Quem é a moça da pintura de Kramskoi ‘A Desconhecida’, na Galeria Tretiakov?

A bela do quadro foi apelidada de "Mona Lisa russa". Mas quem serviu de modelo e de que trata esta pintura?

Perigosamente desacompanhada

Galeria Tretiakov "A Desconhecida."
Galeria Tretiakov

Atrás da beldade sentada em uma carruagem de dois lugares, é fácil reconhecer o Teatro Aleksandrinski e os contornos do Palácio Anitchkov, em São Petersburgo.

Os contemporâneos de Ivan Kramskoi (1837-1887) ficaram escandalizados com esta pintura de 1883: uma jovem estava sendo retratada sentada na carruagem sozinha, sem um homem para lhe acompanhar — algo inédito para a época!

Era quase impossível, então, uma dama sair sozinha: ela estava sempre com o pai, o marido, o irmão ou algum outro parente do sexo masculino “para protegê-la”.

Vestida seguindo a última moda

Karl Beggrov Teatro AleksandrInski.
Karl Beggrov

A desconhecida parecia estar usando do bom e do melhor: um chapéu de veludo com uma pena de avestruz e uma pérola, luvas de couro de fino acabamento (que foram apelidadas de “suecas”) e um casaco estilo "Skobelev" com fitas e detalhes em pele.

Pode parecer que esse é apenas um "look da moda" com as peças mais atuais da estação. Mas somente as senhoras de reputação duvidosa podiam se vestir assim: entre os aristocratas, era considerado indecente usar roupas da moda.

Os críticos da época não se contiveram: chamaram a retratada de "cocotte na charrete", "horror da cidade grande", "camélia de alto custo".

Amante do imperador ou filha do artista?

Domínio público Zinaída Skobeleva.
Domínio público

Há muitas hipóteses sobre quem o artista retratou realmente — algumas plausíveis e outras fantásticas. A mais prosaica é a de que a modelo de Kramskoi era uma prostituta cara – um indício disso seria a vista do Palácio Anitchkov, perto do qual as chamadas “mulheres da noite” se reuniam na Praça Aleksandrinski. Outras versões ligam a desconhecida à dinastia Romanov.

É possível também que a retratada seja a irmã do general Skobelev, Zinaída Bogarne, já que a princesa de Leuchtenberg teve um caso com o grão-duque Aleksêi Aleksándrovitch.

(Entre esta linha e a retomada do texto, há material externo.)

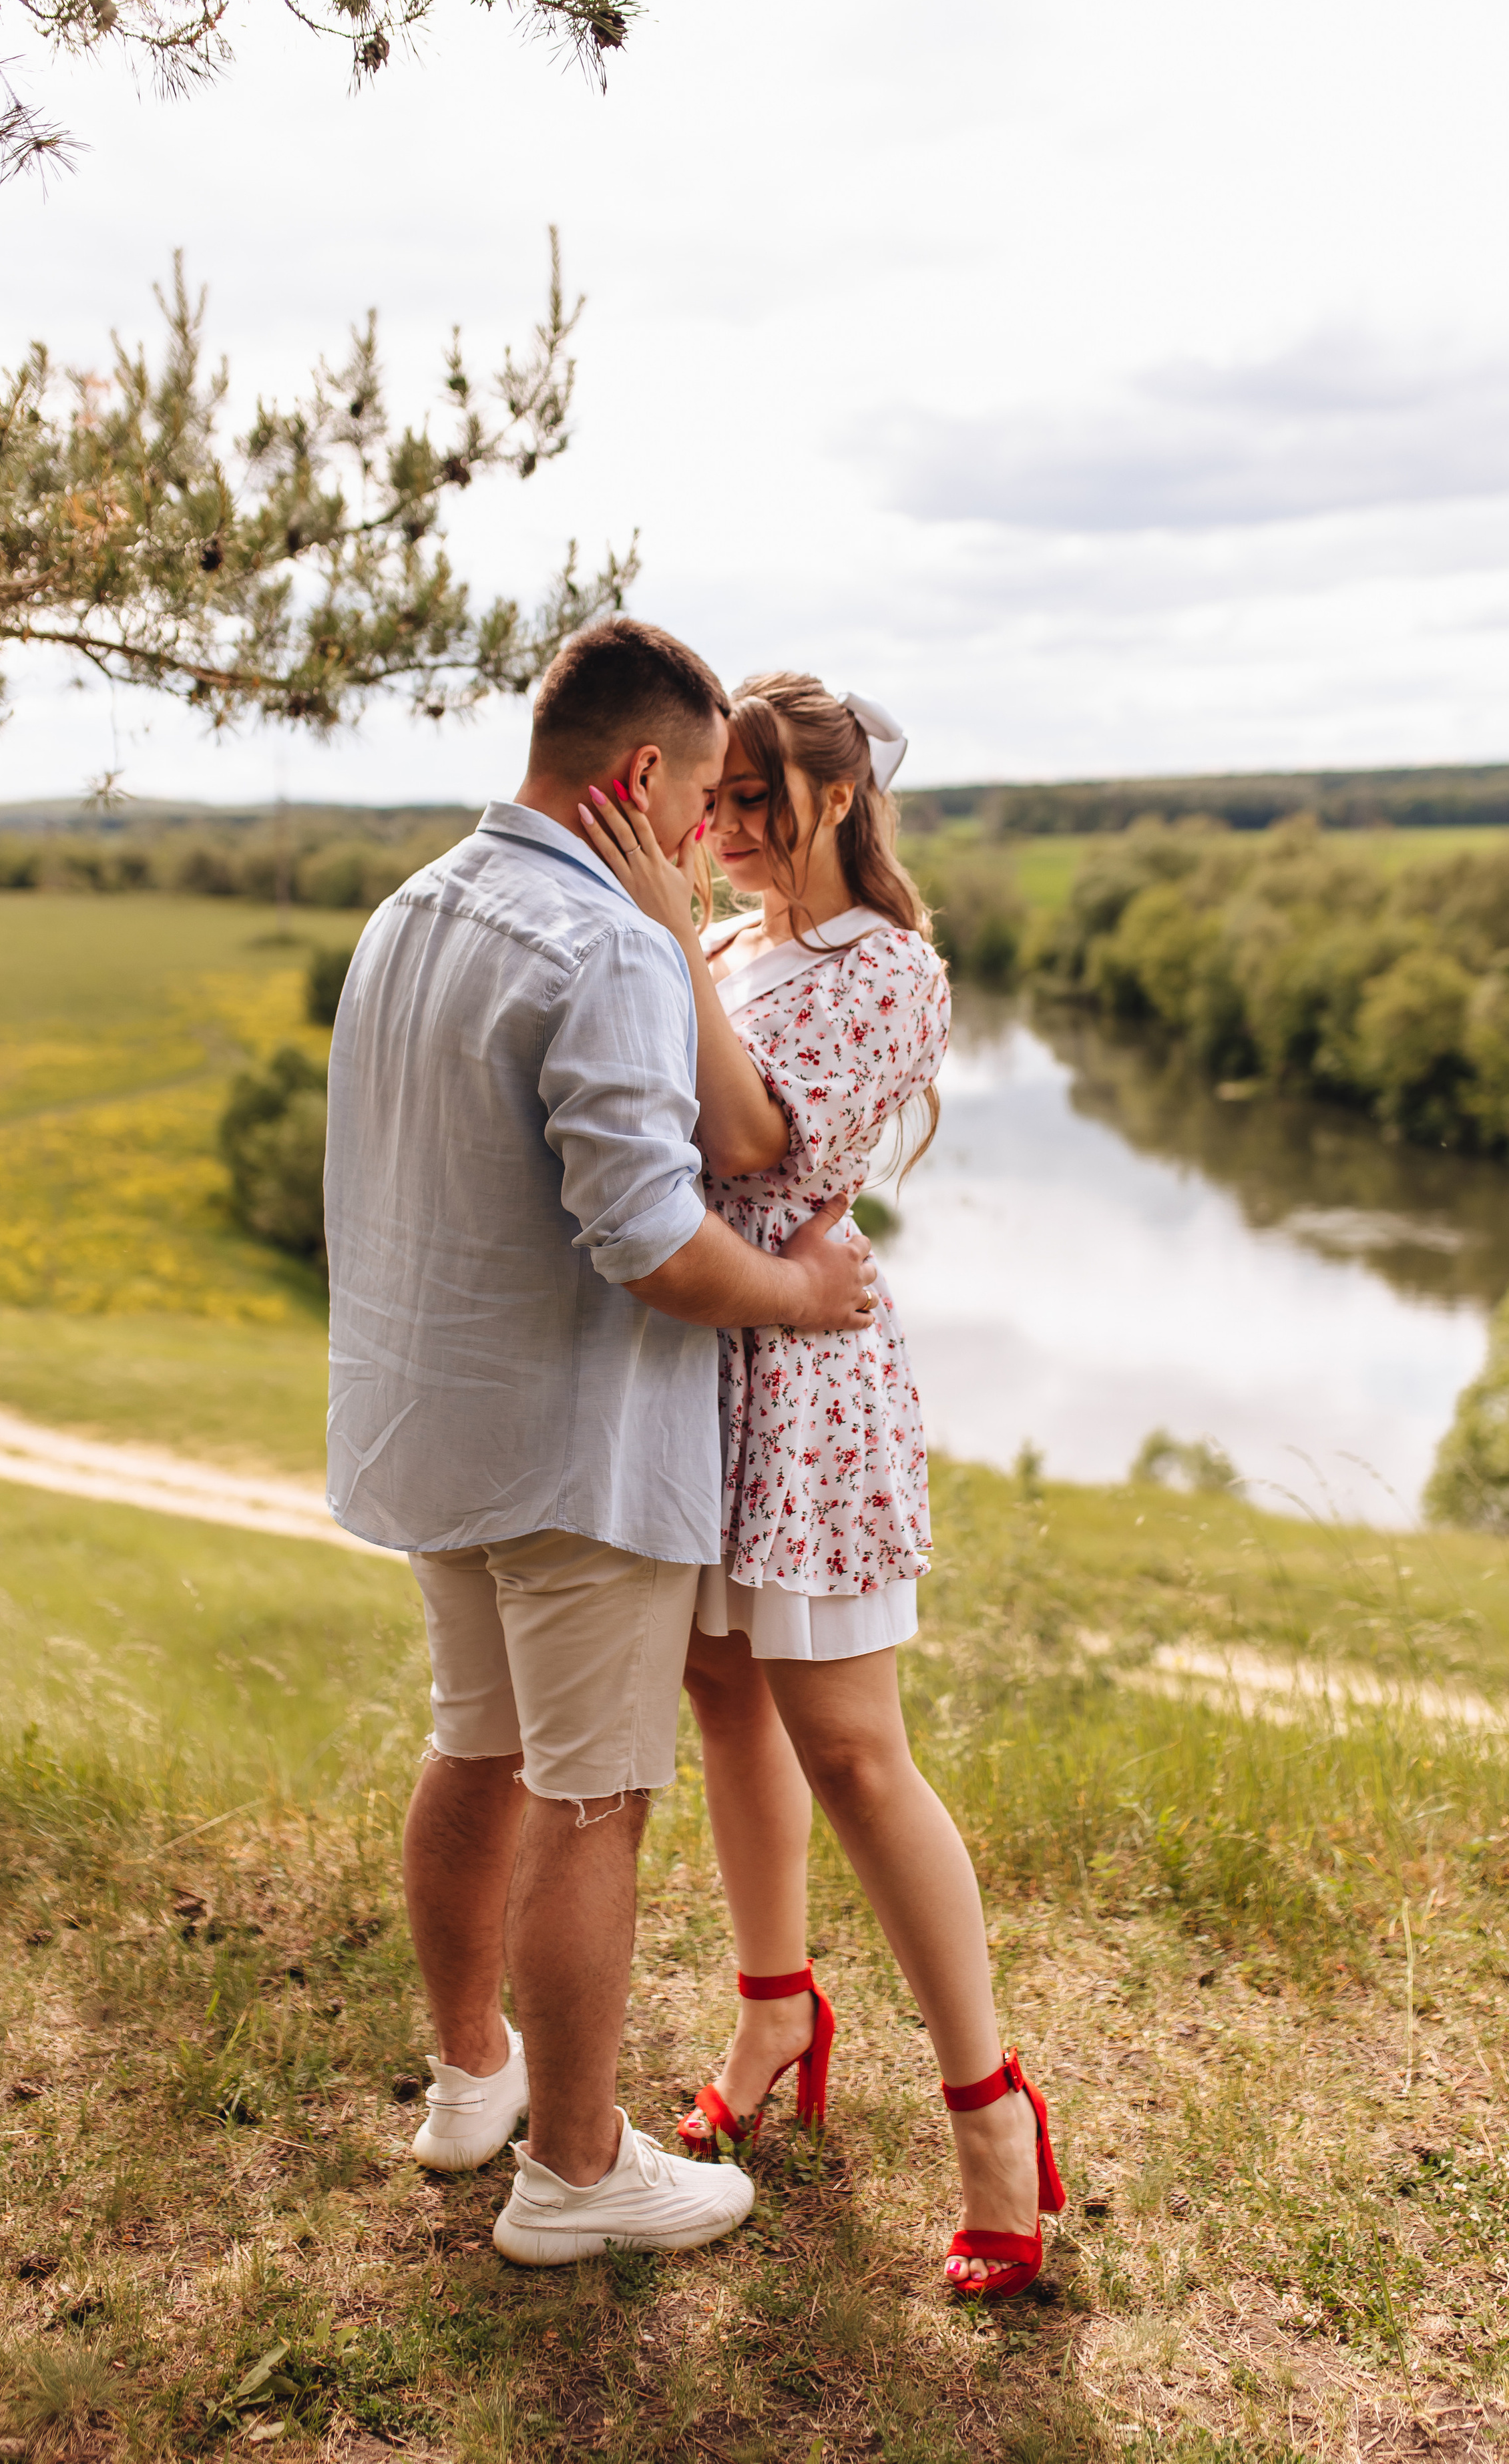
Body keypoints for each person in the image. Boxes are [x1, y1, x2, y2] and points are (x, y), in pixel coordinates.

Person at [322, 618, 879, 2267]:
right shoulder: (611, 946)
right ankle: (573, 2174)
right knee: (593, 1795)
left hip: (434, 1428)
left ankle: (469, 2082)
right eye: (704, 791)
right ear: (639, 776)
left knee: (472, 1745)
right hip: (574, 1455)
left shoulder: (408, 910)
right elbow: (650, 1240)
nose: (711, 830)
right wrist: (800, 1289)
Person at [577, 671, 1066, 2299]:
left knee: (854, 1750)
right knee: (722, 1699)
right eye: (709, 800)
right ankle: (775, 2006)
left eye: (751, 802)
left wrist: (664, 949)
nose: (716, 833)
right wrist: (674, 946)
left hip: (804, 1389)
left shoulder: (893, 971)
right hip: (693, 1368)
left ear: (839, 798)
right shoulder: (720, 941)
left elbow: (754, 1148)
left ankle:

Ela também poderia ser a princesa Ekaterina Dolgorúkova, esposa morganática (ou seja, de outro nível social, mais baixo) de Alexandre 2°. Eles não tinham medo de quebrar as regras de decoro e, às vezes, saíam para passear em uma carruagem aberta.

Existe ainda a hipótese de que a desconhecida seja a princesa Varvara Turkestánova, dama de honra da imperatriz Maria Fiódorovna e amante de Alexandre 1°.

Outras conjecturas, menos populares e realistas, são de a moça é a filha de Ivan Kramskoi, Sofia, ou ainda Matriona Savvichna Bestujeva (já que o príncipe Bestujev se apaixonou perdidamente pela copeira da tia e obteve permissão para casar com ela, apesar das diferenças na escala social).

Má sorte

Gavriil Grigorov / TASS "A Desconhecida" na parede da Galeria Tretiakov.
Gavriil Grigorov / TASS

Existem muitas lendas ligadas à pintura de Kramskoi. Segundo uma delas, “A Desconhecida" traria má sorte. O artista foi o primeiro a sentir isso: ao contrário do que se esperava, Pável Tretiakov não adquiriu a obra para sua coleção.

Além disso, os proprietários da pintura viveram repetidamente uma verdadeira maré de azar: dependência do álcool, uma esposa que fugiu com o amante, um incêndio no qual apenas a tela de Kramskoi saiu ilesa...

Seus últimos proprietários foram o fabricante de açúcar Pavel Kharitonenko e sua esposa, Vera. Em 1917, sua mansão em Moscou, juntamente com a coleção de pinturas, foi nacionalizada.

Em 1925, "A Desconhecida" passou finalmente a fazer parte da coleção da Galeria Tretiakov, como esperado.